The purpose of this protocol is to establish the working guidelines and procedures for successful collaboration between the partners. This includes the developmental activities associated with the National Combat Aircraft. Moreover, this agreement seeks to determine Azerbaijan’s potential contributions to the KAAN program. It intends to outline a roadmap to utilize the appropriate facilities and companies, enhance production capabilities, and encourage the sharing of knowledge and experience.

According to the head of government contracting at Turkey’s Tusas Engine Industries, as cited by Shepard, the inclusion of Azerbaijan in Turkey’s KAAN program could result in shared project costs and reciprocal economic advantages.

Turkey is keen on engaging countries with which it shares strategic military partnerships and robust political ties. News of Pakistan potentially being the second partner in this program surfaced last year. If Pakistan were to join, it could propel the KAAN project significantly and mitigate any risks for Turkey. Given the scope and technical depth of this project, global collaboration could lessen the economic burden while also enhancing the aircraft’s performance.

Thousands came to see live the KAAN - the Turkish 5th-gen fighter
Video screenshot

Despite Turkey’s ambitious timeline for the fighter jet, experts estimate that it will take at least a decade for the aircraft to achieve full operational capability. The first KAAN prototype was assembled in April 2022, presented to the public in January 2023, and underwent its first engine test run in February 2023.

The TAI KAAN, a state-of-the-art, twin-engine stealth fighter aircraft, stands primed for all-weather combat. It exemplifies innovative engineering with its high maneuverability and stealth features, aimed squarely at dominating air superiority missions and strike endeavors. Intriguingly, American engineering roots power the very heart of this cutting-edge jet—the General Electric F110 turbofan engine. The estimated dimensions of the aircraft are approximately 19 meters in length, with a wingspan stretched to 12 meters and a height totaling 5.5 meters.

Let’s delve into the technical specs of the TAI KAAN. It achieves a top speed exceeding Mach 2 and soars to a service ceiling of 55,000 feet. Handling this speed demon at full throttle means managing a weight of approximately 27,215 kg. The KAAN sets itself apart with advanced avionics. It boasts a package that includes an AESA radar, top-of-the-line electronic warfare systems. KAAN has also a suite of sensor and communication systems.

Turkish KAAN is able to neutralize a Russian Su-57 in Ukraine
Photo credit: Twitter

Naturally, one might ask—how far can the TAI KAAN travel on a single tank?

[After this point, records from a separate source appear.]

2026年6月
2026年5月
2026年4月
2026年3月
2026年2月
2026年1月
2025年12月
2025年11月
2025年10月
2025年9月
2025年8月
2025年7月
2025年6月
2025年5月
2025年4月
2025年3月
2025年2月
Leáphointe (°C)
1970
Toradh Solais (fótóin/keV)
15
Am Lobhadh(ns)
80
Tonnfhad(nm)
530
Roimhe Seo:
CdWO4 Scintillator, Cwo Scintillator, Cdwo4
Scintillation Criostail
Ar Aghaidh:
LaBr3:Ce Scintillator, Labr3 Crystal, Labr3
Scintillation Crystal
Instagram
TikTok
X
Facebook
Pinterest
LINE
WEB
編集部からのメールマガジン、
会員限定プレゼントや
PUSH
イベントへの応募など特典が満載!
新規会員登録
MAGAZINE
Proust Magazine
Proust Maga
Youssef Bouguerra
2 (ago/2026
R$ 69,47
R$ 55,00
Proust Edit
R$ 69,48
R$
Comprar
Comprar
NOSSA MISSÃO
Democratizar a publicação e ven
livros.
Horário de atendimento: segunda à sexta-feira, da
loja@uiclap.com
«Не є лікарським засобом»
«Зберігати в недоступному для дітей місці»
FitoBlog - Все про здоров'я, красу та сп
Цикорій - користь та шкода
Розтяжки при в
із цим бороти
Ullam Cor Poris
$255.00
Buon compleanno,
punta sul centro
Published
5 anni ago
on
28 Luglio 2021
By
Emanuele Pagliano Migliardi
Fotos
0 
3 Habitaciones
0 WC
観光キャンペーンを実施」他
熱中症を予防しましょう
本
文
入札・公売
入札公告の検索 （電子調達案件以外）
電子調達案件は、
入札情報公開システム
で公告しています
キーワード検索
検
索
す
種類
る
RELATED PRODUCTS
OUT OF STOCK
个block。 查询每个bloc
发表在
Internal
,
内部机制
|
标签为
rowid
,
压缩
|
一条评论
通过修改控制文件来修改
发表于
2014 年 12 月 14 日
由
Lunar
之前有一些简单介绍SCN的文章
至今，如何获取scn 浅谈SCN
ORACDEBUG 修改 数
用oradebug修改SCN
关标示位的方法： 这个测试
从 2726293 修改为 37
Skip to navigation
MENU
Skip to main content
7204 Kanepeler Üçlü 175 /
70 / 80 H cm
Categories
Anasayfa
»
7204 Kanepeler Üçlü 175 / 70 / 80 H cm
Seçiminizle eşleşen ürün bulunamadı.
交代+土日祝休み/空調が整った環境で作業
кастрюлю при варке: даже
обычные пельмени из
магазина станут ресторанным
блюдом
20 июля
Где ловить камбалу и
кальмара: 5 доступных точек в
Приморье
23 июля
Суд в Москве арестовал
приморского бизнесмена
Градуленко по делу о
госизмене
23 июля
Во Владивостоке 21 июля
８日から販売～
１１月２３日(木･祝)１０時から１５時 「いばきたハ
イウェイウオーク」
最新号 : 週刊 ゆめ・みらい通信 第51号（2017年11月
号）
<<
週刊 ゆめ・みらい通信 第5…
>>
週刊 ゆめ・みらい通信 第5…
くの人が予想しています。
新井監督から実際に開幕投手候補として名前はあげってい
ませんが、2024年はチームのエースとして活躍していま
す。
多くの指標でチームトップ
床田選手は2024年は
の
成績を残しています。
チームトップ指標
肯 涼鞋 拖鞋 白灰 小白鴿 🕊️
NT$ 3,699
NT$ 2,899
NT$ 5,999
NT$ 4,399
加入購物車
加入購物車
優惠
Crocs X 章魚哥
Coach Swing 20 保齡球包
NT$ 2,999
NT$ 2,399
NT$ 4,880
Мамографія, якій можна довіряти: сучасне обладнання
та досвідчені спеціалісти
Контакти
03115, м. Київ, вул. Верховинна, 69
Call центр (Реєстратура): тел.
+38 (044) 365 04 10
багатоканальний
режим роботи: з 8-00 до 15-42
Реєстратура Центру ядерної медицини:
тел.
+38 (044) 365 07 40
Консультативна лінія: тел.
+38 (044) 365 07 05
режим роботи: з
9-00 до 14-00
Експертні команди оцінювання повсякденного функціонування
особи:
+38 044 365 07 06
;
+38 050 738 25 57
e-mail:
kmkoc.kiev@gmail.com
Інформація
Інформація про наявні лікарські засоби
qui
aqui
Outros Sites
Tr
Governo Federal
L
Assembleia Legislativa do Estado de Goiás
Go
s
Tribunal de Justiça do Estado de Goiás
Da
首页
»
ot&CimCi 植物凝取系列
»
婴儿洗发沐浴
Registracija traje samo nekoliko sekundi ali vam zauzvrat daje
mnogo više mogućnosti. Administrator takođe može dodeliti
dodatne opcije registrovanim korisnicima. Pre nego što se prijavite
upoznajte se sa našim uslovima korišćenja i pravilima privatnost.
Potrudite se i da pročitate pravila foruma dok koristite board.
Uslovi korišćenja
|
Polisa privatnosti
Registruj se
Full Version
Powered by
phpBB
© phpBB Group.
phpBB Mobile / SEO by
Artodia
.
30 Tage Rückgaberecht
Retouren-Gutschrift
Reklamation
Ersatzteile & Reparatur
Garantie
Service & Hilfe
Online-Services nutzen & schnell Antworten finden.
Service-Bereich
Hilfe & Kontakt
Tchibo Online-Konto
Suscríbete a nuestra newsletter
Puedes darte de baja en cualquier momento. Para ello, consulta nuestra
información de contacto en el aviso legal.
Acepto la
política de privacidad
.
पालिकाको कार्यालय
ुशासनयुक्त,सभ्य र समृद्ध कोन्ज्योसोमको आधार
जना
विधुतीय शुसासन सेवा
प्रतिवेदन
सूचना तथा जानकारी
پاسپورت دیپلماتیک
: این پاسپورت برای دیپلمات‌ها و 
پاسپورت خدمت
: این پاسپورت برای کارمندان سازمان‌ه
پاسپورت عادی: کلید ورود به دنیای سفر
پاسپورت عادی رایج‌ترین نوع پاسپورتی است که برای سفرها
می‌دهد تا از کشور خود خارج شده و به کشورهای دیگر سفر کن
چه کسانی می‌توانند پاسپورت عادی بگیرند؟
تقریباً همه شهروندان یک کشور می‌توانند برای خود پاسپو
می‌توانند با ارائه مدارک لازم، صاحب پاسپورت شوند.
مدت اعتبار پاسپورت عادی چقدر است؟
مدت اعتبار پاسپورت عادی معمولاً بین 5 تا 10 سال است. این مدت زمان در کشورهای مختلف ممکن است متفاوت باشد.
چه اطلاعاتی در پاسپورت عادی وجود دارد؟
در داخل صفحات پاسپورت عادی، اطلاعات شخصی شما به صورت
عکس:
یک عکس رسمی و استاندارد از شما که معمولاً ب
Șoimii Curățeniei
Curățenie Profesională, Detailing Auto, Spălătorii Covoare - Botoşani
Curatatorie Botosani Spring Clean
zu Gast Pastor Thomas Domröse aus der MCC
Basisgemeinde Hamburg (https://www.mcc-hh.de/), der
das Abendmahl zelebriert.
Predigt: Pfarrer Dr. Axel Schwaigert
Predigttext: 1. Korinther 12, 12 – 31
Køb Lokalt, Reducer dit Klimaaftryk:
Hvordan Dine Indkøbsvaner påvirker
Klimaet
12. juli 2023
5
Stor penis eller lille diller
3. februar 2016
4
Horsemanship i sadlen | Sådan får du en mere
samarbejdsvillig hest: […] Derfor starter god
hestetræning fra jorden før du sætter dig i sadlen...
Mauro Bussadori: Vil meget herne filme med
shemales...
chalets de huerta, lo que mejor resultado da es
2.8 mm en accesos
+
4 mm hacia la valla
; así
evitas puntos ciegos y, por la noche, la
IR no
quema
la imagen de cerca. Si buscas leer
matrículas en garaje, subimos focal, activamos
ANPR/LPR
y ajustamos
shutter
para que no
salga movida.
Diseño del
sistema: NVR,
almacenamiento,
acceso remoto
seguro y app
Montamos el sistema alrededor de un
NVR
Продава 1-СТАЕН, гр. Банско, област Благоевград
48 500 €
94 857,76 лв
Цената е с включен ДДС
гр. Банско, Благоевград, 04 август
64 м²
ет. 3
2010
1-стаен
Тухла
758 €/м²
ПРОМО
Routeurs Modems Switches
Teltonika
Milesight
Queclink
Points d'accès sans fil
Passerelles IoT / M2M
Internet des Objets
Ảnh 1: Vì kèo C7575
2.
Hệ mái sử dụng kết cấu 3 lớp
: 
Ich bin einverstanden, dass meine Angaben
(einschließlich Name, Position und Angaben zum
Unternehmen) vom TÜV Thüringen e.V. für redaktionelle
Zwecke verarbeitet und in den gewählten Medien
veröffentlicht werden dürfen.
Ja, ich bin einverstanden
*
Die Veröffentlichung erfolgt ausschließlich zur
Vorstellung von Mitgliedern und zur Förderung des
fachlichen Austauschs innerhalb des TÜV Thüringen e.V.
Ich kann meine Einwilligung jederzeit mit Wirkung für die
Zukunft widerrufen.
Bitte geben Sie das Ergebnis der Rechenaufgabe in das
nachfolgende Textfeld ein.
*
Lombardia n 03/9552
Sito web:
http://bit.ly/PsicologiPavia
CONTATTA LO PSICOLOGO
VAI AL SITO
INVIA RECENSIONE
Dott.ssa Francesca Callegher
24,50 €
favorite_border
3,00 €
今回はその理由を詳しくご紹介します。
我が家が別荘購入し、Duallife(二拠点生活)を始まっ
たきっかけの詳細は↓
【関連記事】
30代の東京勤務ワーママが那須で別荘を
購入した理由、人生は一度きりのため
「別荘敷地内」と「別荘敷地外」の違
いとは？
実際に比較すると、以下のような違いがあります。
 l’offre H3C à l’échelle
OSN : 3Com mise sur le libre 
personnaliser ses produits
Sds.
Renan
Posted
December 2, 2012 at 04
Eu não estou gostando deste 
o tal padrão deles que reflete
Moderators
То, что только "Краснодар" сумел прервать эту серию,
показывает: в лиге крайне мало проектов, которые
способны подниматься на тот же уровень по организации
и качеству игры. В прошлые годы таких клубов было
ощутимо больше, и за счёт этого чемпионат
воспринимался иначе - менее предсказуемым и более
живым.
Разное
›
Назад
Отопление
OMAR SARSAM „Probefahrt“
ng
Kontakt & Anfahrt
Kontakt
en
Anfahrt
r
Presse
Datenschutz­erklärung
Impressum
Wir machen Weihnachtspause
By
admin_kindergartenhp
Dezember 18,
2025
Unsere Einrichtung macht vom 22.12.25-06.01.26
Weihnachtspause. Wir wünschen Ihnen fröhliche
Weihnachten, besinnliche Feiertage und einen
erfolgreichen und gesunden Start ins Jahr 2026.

Well, analysts project it to cover an impressive 1,111 kilometers on its internal fuel reserve. However, with the added advantage of aerial refueling, pilots can significantly extend its range, making it a formidable contender for long-range missions.

Analysts project that the TAI KAAN will host an array of weapons—a mix of air-to-air, air-to-surface, and anti-ship missiles. Additionally, there is the possibility that developers might include an internal gun! To maintain stealthiness, designers expect the jet to carry its weapon load inside internal bays. But rest assured, the design does accommodate external hardpoints as an option for additional weapons or fuel tanks.